By Xavier Remington | Copyright © 2013-2019 All Rights Reserved MysticInvestigations.Com If you’re seeing this entire article on any other site besides http://mysticinvestigations.com then it has been illegally copied and should be reported immediately!

Posted in Christmas, Christmas Stories, Santa Claus, Spirit Of Christmas | 1 Comment

Christmas In July! What Did Santa Claus Do On The Fourth Of July?

The world’s most powerful Demi-Angel, Santa Claus, celebrated American Independence Day despite being neutral He holds no allegiance to any one nation for most modern countries didn’t exist at the time of his birth several centuries ago! Naturally, he does revere his own sovereign North Pole City.  The reason he celebrates the Fourth Of July is due to Mrs. Holly Claus being an American citizen.  Actually, she enjoys dual citizenship status in both the US and North Pole City.  Holly brought a lot of American Christmas traditions to the North Pole and continued to keep up with the times throughout the 19th and 20th centuries along with the 21st century.  However, all the Christmas traditions of the various nations are reflected when visiting Santa’s winter wonderland.

Christmas In July

On July 4th the temperature in North Pole City was a balmy 52 degrees Fahrenheit under mostly sunny skies.  Now, of course, Santa could make it warmer via his extensive Demi-Angel powers or even calling upon Summer nature deities. However, that wouldn’t be fair to the cold-loving Elves nor the various Snow, Ice, and Winter Nymphs who recently began frolicking about Santa’s domain. All the snow in town was melted except in areas magically managed by Jack Frost where Frosty The Snowman skip and slips about with glee.  Mystical flowers of all colors bloom about amid the plethora of Evergreen trees and shrubs.  Extra large naturally growing enchanted Poinsettia plants spot the landscape with striking crimson as well.  The minority deciduous trees, also specially enchanted, are lush with green leaves.  Santa planted them especially for Mrs. Claus so she could enjoy the iridescent leaves of autumn fluttering forth.  Then there are the almost alien trees with leaves of blue, sky blue, and white designed by Santa, Mrs. Claus, and various nature nymphs and fairies. Despite all the signs of Summer, Christmas decor was adorned everywhere as usual.  It truly was Christmas in July!
────────────────────
__YOUR GOAL__.
Could you write the next part of the story about Santa Claus on the Fourth of July, starting after its final sentence? The listing that follows has nothing to do with the Santa Claus story.
────────────────────
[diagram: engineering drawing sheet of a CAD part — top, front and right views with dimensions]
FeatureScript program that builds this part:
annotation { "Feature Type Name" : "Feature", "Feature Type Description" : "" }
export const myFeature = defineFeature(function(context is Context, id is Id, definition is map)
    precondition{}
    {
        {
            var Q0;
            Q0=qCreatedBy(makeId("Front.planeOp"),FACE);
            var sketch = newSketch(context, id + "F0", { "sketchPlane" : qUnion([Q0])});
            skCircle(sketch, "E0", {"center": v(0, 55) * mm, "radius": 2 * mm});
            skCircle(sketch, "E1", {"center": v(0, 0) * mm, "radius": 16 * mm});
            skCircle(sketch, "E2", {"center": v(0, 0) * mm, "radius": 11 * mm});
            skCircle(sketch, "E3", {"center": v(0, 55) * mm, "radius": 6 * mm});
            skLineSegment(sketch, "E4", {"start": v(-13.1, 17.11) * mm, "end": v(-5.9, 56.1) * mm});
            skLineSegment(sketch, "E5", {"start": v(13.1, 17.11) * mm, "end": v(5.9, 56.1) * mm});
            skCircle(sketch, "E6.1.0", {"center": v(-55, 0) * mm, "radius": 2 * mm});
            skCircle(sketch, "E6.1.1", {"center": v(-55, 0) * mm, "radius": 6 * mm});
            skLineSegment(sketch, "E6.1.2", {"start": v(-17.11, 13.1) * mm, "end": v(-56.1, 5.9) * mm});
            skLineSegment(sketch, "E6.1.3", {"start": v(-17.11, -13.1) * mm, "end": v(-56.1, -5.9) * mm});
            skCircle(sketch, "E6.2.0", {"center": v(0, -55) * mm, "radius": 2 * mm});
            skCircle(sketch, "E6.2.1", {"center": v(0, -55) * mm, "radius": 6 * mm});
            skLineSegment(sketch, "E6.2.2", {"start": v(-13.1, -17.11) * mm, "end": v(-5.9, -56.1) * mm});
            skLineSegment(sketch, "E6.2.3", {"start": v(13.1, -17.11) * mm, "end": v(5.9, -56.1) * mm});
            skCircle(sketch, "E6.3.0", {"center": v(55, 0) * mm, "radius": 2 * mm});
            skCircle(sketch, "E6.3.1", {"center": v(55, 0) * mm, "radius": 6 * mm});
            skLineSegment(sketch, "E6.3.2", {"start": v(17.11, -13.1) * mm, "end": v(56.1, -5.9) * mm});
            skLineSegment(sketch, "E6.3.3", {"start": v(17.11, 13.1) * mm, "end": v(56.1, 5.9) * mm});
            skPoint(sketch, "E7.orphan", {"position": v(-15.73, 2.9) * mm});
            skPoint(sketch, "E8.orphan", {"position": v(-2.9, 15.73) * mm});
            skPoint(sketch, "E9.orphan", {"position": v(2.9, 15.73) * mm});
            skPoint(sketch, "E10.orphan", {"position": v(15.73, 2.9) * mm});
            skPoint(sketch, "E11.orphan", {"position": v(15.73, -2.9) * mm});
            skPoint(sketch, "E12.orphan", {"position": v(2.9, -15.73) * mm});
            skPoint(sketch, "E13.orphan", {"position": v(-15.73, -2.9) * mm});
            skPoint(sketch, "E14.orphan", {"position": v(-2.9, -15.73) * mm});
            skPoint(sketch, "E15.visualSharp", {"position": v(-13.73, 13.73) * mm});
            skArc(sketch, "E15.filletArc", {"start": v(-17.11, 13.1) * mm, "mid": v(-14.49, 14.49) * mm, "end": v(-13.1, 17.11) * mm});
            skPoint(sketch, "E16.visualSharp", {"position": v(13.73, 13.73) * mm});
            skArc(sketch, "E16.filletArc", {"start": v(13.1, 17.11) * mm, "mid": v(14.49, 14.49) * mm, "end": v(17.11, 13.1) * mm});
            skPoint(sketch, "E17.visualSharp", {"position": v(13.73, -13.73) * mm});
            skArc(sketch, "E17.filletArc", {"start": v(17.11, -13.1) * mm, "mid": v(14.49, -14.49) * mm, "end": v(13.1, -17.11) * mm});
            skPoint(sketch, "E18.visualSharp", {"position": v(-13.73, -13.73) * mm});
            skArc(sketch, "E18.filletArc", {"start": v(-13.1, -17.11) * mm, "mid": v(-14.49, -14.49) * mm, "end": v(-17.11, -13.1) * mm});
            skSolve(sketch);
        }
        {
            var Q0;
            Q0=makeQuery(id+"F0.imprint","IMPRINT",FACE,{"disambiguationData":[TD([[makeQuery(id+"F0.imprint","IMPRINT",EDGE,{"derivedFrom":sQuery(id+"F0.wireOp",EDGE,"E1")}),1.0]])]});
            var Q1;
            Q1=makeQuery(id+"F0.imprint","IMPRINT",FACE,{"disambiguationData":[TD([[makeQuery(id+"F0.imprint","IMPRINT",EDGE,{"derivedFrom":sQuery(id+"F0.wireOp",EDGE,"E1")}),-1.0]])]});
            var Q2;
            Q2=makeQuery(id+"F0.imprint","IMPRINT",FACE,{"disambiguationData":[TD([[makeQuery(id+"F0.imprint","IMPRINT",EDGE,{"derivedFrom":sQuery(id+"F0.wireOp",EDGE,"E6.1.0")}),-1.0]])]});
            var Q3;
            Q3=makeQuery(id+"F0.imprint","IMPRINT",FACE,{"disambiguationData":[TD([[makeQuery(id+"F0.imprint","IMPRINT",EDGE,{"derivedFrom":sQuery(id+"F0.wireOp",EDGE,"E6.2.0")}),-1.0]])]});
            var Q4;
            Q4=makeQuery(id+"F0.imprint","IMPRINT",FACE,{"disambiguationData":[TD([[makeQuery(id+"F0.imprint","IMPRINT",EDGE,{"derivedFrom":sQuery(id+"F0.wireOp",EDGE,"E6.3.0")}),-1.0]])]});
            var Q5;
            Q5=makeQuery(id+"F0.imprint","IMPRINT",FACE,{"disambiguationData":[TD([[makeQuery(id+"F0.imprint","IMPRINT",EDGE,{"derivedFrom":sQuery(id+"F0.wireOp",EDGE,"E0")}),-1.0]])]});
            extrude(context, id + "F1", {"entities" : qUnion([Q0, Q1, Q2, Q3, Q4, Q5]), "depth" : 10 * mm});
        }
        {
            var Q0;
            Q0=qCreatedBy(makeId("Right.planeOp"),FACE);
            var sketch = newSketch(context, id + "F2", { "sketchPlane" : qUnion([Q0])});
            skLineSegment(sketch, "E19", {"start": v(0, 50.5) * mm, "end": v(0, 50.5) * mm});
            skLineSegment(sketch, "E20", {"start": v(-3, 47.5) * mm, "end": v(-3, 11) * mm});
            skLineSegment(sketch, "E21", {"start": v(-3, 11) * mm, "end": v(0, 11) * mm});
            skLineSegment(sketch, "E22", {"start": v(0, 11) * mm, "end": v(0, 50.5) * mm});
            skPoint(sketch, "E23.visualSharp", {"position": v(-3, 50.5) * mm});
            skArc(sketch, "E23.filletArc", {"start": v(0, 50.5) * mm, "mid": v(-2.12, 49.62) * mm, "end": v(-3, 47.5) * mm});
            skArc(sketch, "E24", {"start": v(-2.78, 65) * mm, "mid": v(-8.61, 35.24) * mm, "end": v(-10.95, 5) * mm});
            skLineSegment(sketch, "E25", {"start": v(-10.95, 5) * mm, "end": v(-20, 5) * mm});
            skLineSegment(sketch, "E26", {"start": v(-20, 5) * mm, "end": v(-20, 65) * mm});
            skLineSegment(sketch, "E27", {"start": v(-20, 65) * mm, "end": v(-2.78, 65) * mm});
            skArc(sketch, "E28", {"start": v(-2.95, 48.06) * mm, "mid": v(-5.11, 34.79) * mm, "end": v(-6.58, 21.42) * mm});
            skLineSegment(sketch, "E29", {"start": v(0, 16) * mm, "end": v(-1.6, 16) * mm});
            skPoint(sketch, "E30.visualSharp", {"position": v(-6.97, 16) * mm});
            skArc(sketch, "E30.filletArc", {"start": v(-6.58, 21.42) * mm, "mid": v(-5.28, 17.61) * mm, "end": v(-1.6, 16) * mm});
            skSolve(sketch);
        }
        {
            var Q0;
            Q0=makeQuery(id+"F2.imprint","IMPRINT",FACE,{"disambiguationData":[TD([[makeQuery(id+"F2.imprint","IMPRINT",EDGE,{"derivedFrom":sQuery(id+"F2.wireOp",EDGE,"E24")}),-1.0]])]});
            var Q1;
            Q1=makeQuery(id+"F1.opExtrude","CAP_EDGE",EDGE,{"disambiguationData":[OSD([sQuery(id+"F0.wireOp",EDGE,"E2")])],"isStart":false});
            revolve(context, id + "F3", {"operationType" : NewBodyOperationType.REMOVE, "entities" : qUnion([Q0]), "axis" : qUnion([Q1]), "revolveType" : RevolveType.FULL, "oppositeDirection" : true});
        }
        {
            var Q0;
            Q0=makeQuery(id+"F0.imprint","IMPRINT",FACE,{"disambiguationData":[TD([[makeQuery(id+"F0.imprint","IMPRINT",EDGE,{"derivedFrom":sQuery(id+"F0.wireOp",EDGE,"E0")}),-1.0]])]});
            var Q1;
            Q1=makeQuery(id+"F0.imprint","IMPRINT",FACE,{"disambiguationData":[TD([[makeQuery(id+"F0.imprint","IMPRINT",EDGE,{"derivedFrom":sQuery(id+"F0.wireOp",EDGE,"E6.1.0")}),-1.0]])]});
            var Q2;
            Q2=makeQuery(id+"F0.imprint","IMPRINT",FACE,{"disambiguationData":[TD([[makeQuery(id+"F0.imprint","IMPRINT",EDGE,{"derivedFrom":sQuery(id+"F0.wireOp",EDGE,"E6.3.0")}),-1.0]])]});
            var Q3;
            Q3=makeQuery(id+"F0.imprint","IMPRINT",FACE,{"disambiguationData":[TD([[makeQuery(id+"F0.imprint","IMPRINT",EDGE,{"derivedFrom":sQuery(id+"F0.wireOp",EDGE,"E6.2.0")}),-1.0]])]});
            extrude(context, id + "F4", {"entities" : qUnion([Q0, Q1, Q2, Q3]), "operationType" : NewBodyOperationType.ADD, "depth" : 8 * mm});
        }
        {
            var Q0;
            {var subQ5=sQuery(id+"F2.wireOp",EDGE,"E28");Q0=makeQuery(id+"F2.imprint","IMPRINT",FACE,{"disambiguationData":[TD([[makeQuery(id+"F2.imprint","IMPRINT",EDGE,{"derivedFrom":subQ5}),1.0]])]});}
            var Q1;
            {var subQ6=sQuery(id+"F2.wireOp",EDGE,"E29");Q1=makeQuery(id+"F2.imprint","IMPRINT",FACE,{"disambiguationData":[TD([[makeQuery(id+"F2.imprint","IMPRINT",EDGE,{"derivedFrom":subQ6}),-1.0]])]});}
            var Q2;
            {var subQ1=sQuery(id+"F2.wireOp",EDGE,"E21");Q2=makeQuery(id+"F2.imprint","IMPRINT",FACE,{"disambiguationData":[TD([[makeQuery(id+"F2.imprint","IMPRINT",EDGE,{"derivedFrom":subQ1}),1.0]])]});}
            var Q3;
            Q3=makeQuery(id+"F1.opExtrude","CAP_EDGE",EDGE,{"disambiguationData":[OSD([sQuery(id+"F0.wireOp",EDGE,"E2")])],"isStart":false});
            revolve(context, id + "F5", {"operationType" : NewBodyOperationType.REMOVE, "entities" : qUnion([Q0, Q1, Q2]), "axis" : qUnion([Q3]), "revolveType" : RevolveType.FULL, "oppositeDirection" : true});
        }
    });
────────────────────
__RESPONSE FOR THIS EXERCISE__.
The Claus Family Flies About The American July Fourth Festivities

On the morning of July 4th, Mrs. Claus tended to her garden after a hearty breakfast at Claus Manor.  Then Santa checked in with the Elves to launch Christmas In July. This included the first results of the Naughty Or Nice List and the first toy production runs based on spring planning sessions. Afterward, he hitched up the enchanted reindeer to his magical crimson sleigh, and the entire Claus Family hopped aboard.  Santa, Mrs. Claus, and his perpetually young kids Nicholas, Jr. & Mary, flew at lightning fast speed to the shores of a deserted tropical island in the Pacific to enjoy a beach picnic along the serene seas.  They spent several hours there before flying to the Continental United States to partake of various fireworks displays in approximately 24 different communities.  Since the North Pole sun doesn’t set in the Summer they can’t enjoy fireworks there. However, their Christmas fireworks show is beyond anything you could ever hope to imagine!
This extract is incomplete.